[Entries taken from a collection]
- - - -

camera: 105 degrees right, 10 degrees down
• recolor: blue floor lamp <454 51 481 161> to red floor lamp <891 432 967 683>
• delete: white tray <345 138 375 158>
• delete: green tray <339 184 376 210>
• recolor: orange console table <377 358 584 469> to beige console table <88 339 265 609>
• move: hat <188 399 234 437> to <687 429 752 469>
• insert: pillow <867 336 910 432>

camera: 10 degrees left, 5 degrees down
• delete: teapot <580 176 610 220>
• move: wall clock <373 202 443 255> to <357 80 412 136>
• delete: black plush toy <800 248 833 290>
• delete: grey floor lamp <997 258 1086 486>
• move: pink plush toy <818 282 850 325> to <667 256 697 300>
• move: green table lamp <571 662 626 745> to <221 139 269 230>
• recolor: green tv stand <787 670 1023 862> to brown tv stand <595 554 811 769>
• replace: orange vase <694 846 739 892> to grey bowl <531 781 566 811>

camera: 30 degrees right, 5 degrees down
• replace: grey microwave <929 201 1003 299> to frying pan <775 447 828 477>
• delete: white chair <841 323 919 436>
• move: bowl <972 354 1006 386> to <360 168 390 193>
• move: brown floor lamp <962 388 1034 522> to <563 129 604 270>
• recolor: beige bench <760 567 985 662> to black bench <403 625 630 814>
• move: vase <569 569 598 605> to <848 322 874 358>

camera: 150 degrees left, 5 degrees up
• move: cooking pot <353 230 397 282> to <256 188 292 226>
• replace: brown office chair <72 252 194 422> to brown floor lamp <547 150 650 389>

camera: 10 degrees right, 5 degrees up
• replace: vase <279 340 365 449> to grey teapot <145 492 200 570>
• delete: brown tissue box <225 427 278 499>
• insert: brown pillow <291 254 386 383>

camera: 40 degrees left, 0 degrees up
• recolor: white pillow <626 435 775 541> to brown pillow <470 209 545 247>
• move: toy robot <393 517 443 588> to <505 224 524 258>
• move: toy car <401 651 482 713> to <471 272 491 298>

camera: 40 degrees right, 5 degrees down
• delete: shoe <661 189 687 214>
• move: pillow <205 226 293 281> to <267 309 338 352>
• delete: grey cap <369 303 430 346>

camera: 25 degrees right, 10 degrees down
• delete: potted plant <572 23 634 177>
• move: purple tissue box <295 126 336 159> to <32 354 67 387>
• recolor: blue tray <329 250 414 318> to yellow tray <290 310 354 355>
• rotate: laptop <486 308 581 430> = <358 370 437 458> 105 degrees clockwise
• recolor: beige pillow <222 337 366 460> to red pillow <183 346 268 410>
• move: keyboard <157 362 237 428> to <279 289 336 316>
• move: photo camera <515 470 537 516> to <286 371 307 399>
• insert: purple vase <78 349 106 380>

- - - -

> **TASK OBJECTIVE**: One stretch of the lines above is wanted, from the line that contains "138 375 158>" through the line that contains "429 752 469>". Output it exactly.

> **EXPECTED OUTPUT**:
• delete: white tray <345 138 375 158>
• delete: green tray <339 184 376 210>
• recolor: orange console table <377 358 584 469> to beige console table <88 339 265 609>
• move: hat <188 399 234 437> to <687 429 752 469>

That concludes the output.